Société

La Barque : un charmant café pour personnes à la dérive

Au 118 rue Colbert à Tours se trouve un café particulier. Son nom : La Barque. Ce café associatif a pour spécificité d’être un lieu accessible à tous, mais surtout tourné vers les personnes précaires en grande difficulté sociale. Rencontre avec Barbara Demcak, salariée à La Barque depuis 4 ans.

Café associatif La Barque à Tours
Au premier abord, La Barque a tout l’air d’un café traditionnel avec son comptoir, ses tabourets, ses tables, un petit côté branché en prime avec une bibliothèque, des tables basses ; un côté café de centre ville qu’ on pourrait croire destiné à une clientèle étudiante. Pourtant la ressemblance s’arrête là, comme nous l’explique Barbara Demcak : « La Barque est un café associatif qui est ouvert à tous avec une attention particulière au public en grande précarité, que ce soit des personnes en foyer d’hébergement d’urgence, à la rue, en squat ou isolées ». Créée et gérée par l’association Au fil de l’eau, La Barque est une petite structure avec trois salariés qui fonctionne essentiellement grâce à des financements publics venant des collectivités (ville, agglomération, département et région) ou de l’Etat via la DDCS (Direction départementale de la cohésion sociale). Une structure ouverte toute l’année du mercredi au dimanche et qui accueille 60 à 70 personnes par jour l’hiver et une trentaine en moyenne l’été, dont beaucoup de jeunes « qui ont un parcours institutionnel ou en famille d’accueil et se retrouvent à leur majorité sans prise en charge, avec des parcours de vie compliqués ».

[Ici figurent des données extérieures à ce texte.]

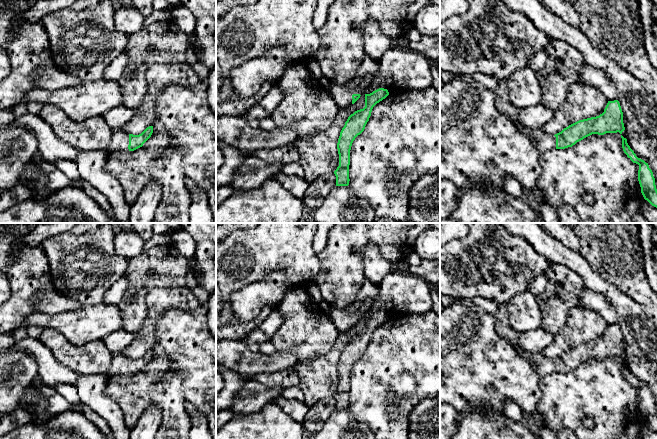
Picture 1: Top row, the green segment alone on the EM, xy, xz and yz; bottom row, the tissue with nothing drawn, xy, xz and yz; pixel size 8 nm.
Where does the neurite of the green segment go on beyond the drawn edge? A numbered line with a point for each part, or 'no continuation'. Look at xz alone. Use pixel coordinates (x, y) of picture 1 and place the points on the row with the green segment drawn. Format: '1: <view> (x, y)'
1: xz (341, 94)

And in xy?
1: xy (119, 142)

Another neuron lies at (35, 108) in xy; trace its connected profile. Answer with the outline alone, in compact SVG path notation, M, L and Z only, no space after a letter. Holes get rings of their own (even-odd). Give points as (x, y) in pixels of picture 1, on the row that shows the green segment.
M30 102L27 104L28 112L39 116L42 110L42 106L43 105L38 102Z

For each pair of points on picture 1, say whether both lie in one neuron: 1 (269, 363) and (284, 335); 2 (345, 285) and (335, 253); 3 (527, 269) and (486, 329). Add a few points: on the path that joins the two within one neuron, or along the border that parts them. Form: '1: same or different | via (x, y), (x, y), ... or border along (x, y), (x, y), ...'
1: different | border along (276, 349), (287, 350), (296, 345), (298, 358)
2: same | via (341, 277), (341, 261)
3: different | border along (480, 295), (492, 298), (499, 303)

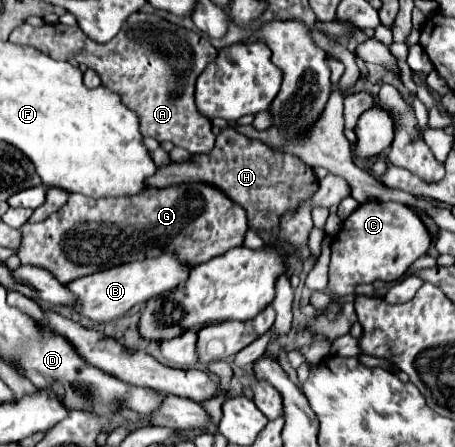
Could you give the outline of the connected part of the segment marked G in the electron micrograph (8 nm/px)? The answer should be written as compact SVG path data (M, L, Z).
M178 185L178 189L150 189L150 193L142 193L142 197L118 197L118 201L114 199L98 199L98 201L92 201L88 197L82 197L82 195L70 195L66 205L62 209L58 209L56 213L52 213L50 217L46 217L42 223L26 223L22 227L22 245L18 247L18 257L22 263L28 263L28 265L38 265L46 271L50 271L62 285L78 279L78 277L84 277L84 275L90 275L90 273L96 273L96 271L102 271L102 269L110 269L110 267L118 267L118 265L124 265L124 263L130 263L130 261L144 261L148 257L160 257L162 253L170 251L176 255L178 261L182 261L184 265L198 265L198 263L204 263L204 261L210 261L212 257L218 257L222 253L226 253L228 249L232 247L240 247L244 245L244 235L248 231L248 223L246 223L246 213L242 207L234 205L226 195L218 193L218 189L210 189L210 185Z

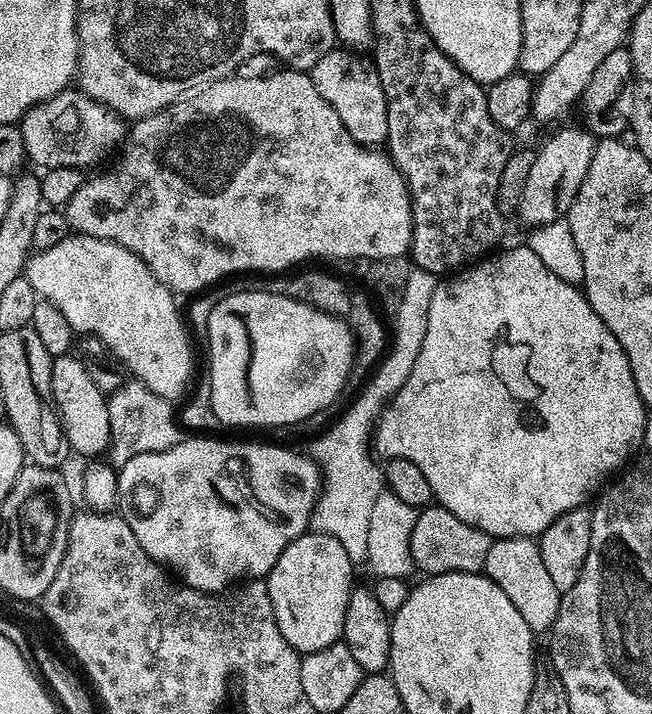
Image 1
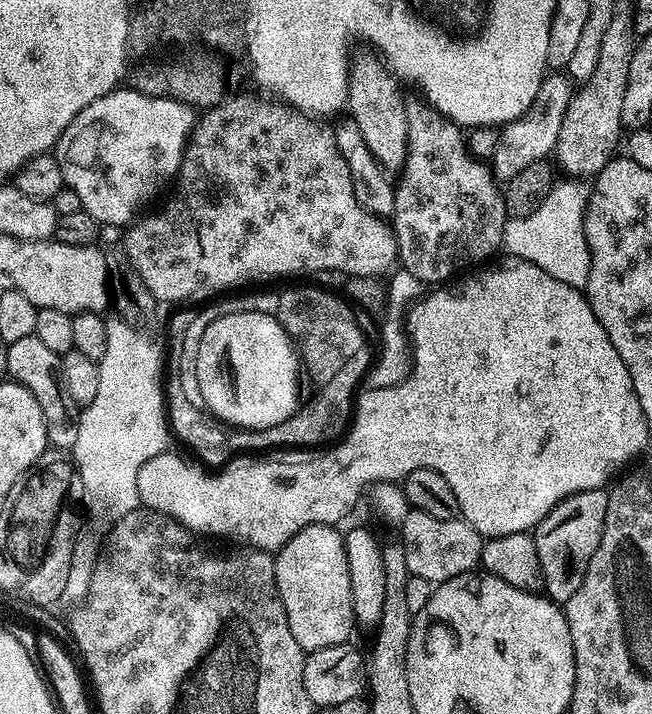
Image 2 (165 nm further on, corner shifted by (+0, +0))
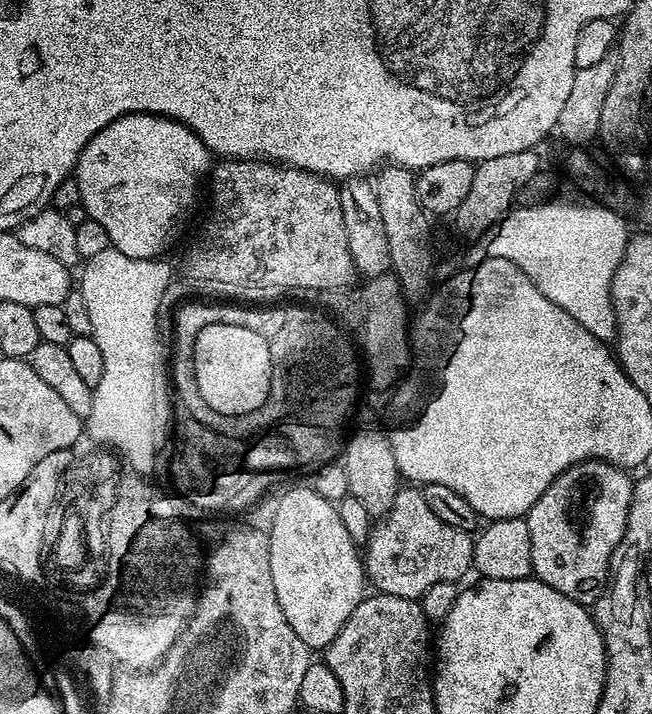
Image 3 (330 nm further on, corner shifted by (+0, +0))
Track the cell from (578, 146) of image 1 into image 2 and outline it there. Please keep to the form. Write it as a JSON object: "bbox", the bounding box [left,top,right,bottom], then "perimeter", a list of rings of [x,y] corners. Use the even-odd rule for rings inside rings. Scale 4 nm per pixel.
{"bbox":[554,10,634,178],"perimeter":[[[620,10],[613,11],[612,21],[610,22],[610,26],[606,26],[606,35],[602,38],[602,50],[598,50],[598,62],[594,65],[594,74],[590,74],[590,78],[586,81],[583,81],[573,91],[572,99],[568,101],[568,109],[566,110],[566,114],[562,118],[562,130],[558,130],[558,142],[556,143],[556,151],[554,153],[555,163],[558,165],[560,163],[561,173],[567,174],[572,178],[595,178],[596,175],[600,171],[603,170],[607,166],[607,164],[614,159],[617,155],[616,147],[621,147],[622,144],[622,134],[620,136],[620,132],[622,133],[622,125],[620,123],[620,115],[622,114],[622,101],[624,99],[624,95],[626,94],[626,82],[630,78],[630,62],[632,61],[632,49],[634,47],[634,38],[632,40],[632,36],[634,37],[634,25],[632,22],[632,13],[631,11],[624,10],[624,12],[620,12]]]}

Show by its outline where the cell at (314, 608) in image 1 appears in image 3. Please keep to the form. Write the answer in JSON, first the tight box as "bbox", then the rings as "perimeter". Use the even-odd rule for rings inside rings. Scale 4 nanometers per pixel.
{"bbox":[267,488,366,650],"perimeter":[[[312,488],[290,489],[277,502],[272,528],[269,527],[267,533],[270,542],[270,574],[274,577],[278,606],[282,606],[286,622],[290,622],[294,634],[306,642],[309,650],[323,650],[330,642],[334,642],[334,634],[346,626],[346,618],[354,614],[354,606],[358,606],[358,602],[366,595],[364,561],[358,545],[350,538],[346,526],[342,526],[342,518],[338,518],[335,503]]]}

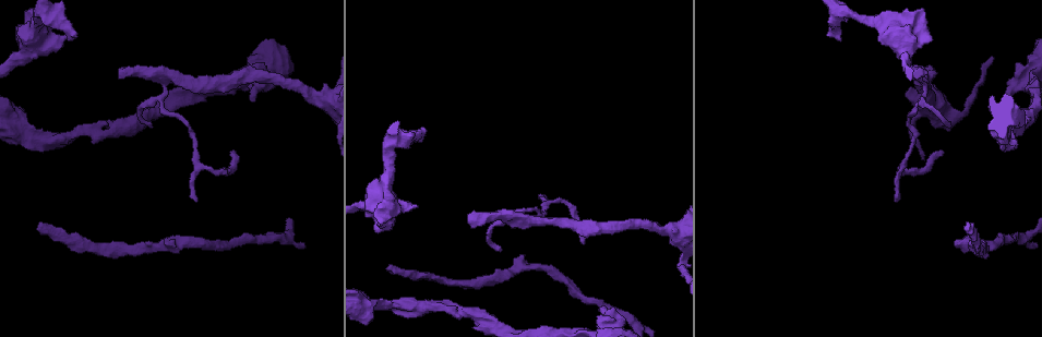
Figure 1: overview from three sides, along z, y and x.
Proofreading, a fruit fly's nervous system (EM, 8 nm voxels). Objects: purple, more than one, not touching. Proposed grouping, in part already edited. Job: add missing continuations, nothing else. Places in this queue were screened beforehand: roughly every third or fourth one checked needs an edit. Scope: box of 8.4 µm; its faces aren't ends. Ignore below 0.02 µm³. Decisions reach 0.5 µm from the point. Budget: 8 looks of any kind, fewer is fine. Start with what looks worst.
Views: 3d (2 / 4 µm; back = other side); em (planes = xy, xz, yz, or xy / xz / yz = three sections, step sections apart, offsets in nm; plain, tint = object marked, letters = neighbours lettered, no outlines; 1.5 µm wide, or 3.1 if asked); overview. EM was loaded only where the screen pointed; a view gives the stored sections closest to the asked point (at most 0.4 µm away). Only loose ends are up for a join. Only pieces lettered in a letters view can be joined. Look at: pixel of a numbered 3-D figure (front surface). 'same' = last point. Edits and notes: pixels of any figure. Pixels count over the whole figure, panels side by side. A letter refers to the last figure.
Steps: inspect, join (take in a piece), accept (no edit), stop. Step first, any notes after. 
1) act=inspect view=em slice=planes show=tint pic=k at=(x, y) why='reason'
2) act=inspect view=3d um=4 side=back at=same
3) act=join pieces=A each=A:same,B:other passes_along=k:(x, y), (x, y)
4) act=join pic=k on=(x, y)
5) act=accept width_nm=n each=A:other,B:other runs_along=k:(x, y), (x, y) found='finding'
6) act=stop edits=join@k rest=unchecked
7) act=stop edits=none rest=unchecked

act=inspect view=em slice=xz step=8 show=tint pic=1 at=(969, 223) why='free end'

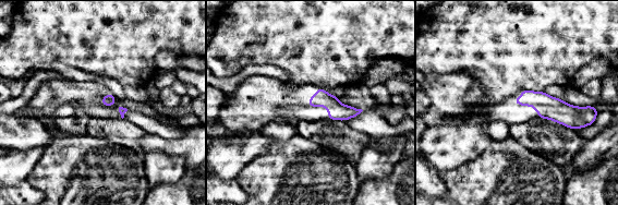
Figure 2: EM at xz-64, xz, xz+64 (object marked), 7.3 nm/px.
act=inspect view=em slice=planes show=letters at=same why='another direction'

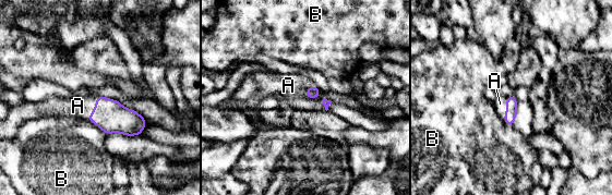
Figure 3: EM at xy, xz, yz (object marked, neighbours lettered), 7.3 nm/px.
act=join pieces=A longest_contact=A:180nm each=A:same,B:other passes_along=3:(110, 116), (95, 107), (78, 106) found='the cell continues'

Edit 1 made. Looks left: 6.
act=inspect view=3d um=2 side=back pic=1 at=(118, 75) why='an open end'

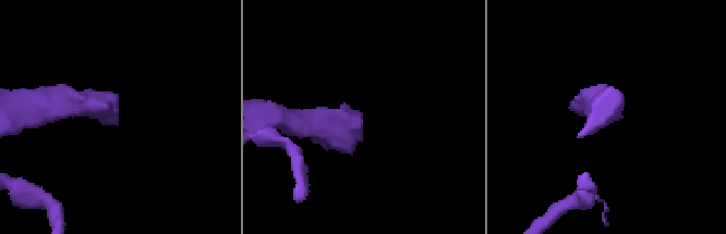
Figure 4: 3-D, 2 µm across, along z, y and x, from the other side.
act=inspect view=em um=3.1 slice=planes show=letters pic=4 at=(118, 112) why='now the EM'

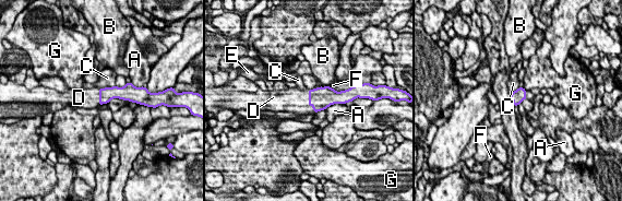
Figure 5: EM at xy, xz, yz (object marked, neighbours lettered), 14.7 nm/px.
act=join pieces=D each=A:other,B:other,C:other,D:same,E:other,F:other,G:other found='the cell continues'

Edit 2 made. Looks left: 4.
act=inspect view=3d um=2 pic=1 at=(600, 310) why='thick end'

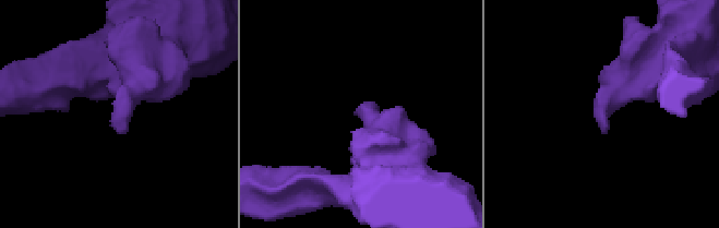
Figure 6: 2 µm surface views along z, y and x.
act=inspect view=em slice=planes show=tint pic=6 at=(364, 113)

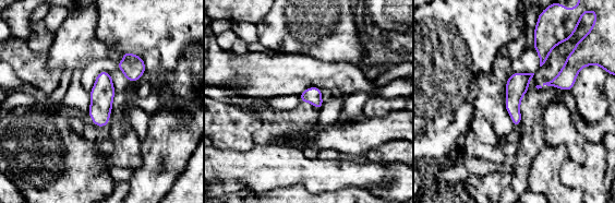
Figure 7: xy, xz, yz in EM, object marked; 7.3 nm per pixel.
act=inspect view=em slice=planes show=letters at=same why='see the neighbours'

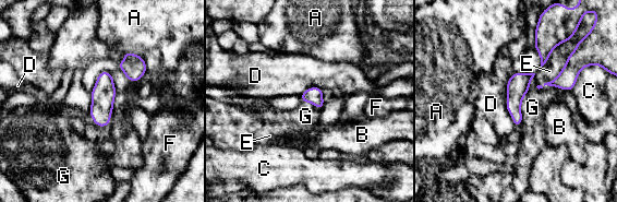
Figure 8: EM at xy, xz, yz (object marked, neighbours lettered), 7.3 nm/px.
act=accept each=A:other,B:other,C:other,D:other,E:other,F:other,G:other border=8:(524, 95), (521, 102), (520, 123) found='no lettered piece goes on from it'

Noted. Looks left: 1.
act=stop edits=join@3,join@5 rest=unchecked

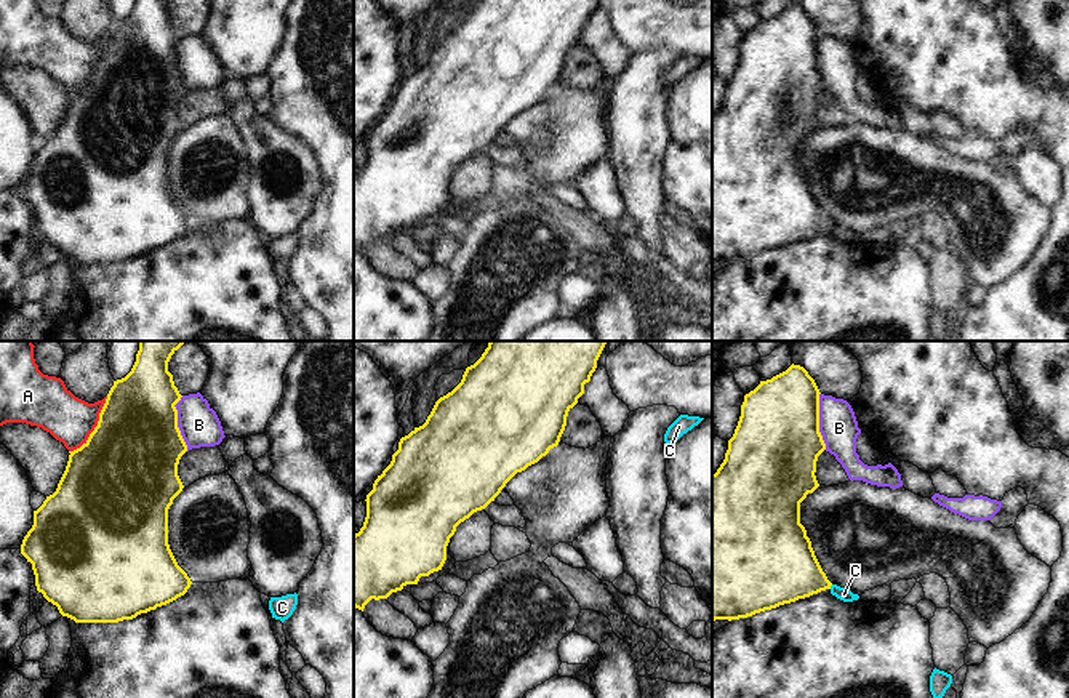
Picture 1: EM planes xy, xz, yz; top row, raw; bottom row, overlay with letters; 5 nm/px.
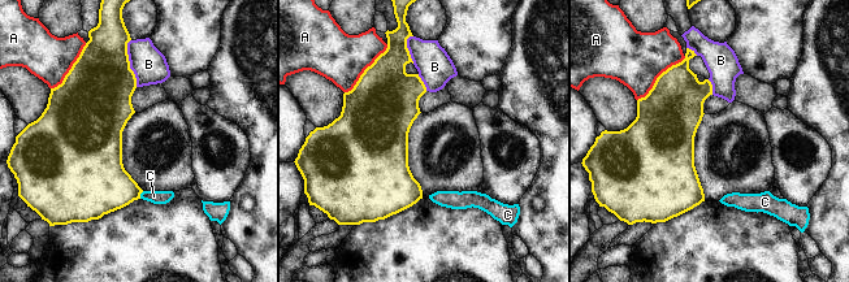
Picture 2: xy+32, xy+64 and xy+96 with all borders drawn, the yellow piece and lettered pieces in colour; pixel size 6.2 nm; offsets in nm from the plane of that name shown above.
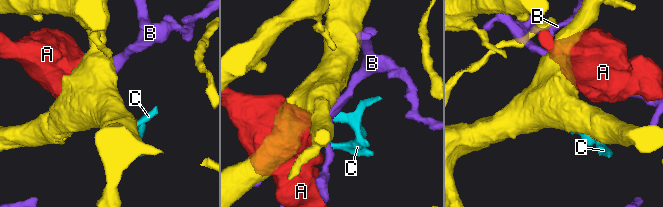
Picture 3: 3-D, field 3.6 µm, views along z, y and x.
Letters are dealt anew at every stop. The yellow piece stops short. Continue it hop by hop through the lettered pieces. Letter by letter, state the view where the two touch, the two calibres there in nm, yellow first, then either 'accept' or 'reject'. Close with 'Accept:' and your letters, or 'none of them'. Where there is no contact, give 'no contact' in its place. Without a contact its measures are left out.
A: xy | 480/240 nm | reject
B: yz | 440/190 nm | reject
C: yz | 340/70 nm | reject
Accept: none of them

Café associatif La Barque à Tours

« Les aider à rebondir et à trouver l’énergie »

Une association qui accueille donc essentiellement des personnes en difficulté qui viennent y passer du temps « pour trouver un lieu convivial » nous explique Barbara Demcak, une des trois salariés de l’association. La Barque est ainsi un lieu qui entend aider les personnes à se remotiver : « On ne veut pas que ce lieu soit permanent pour les personnes. C’est un lieu de passage qui doit les accompagner dans leur parcours de vie ».

Une aide souvent bienvenue pour ces personnes, « le fait d’être à la rue est souvent vécu de manière très violente, c’est dur de pouvoir rebondir, de trouver l’énergie pour retrouver un statut social ». Une volonté de recréer des repères sociaux qui correspond également à la situation du lieu : « Notre spécificité est que l’on est situé rue Colbert, dans une rue passante, alors que beaucoup de structures se trouvent dans des rues excentrées, cela permet aux personnes qui viennent de ne pas se sentir rejetées ».

Café associatif La Barque à Tours

Un lieu d’accueil et d’activités

Dans le fonctionnement, La Barque propose des boissons payantes « pour responsabiliser les personnes qui viennent » et sans alcool « car certains sont dépendants », mais n’oblige pas à la consommation : « on peut venir ici juste pour passer un moment au chaud ». Outre le côté bar, La Barque propose aussi des activités comme des jeux, met à disposition une bibliothèque, mais aussi un ordinateur pour des démarches administratives ou de la détente. Une cuisine est également accessible avec des ustensiles à disposition ainsi qu’un four, des plaques chauffantes… pour que les personnes accueillies puissent se préparer des repas.

Café associatif La Barque à Tours
Les membres de La Barque aident également ces personnes en difficultés à se tourner vers les services publics, les acteurs sociaux, les aident dans les démarches administratives. Des aides sont possibles également dans la rédaction de lettres, de CV… Pour autant, La Barque ne se substitue pas aux acteurs sociaux, mais se définit comme un relai : « L’essence du lieu est de permettre aux personnes de redevenir acteurs de leur propre vie, de se prendre en main ».

Pour les aider à s’échapper un peu de leur quotidien, mais aussi de retrouver un accès aux activités de la société, La Barque propose également des activités extérieures, que ce soit du théâtre ou du cinéma grâce au dispositif Cultures du Cœur, mais aussi une fois par semaine des ateliers sportifs en partenariat avec l’UFOLEP. « Des activités indispensables pour permettre aux personnes concernées de reprendre confiance en soi et les aider à recréer de nouveaux liens ».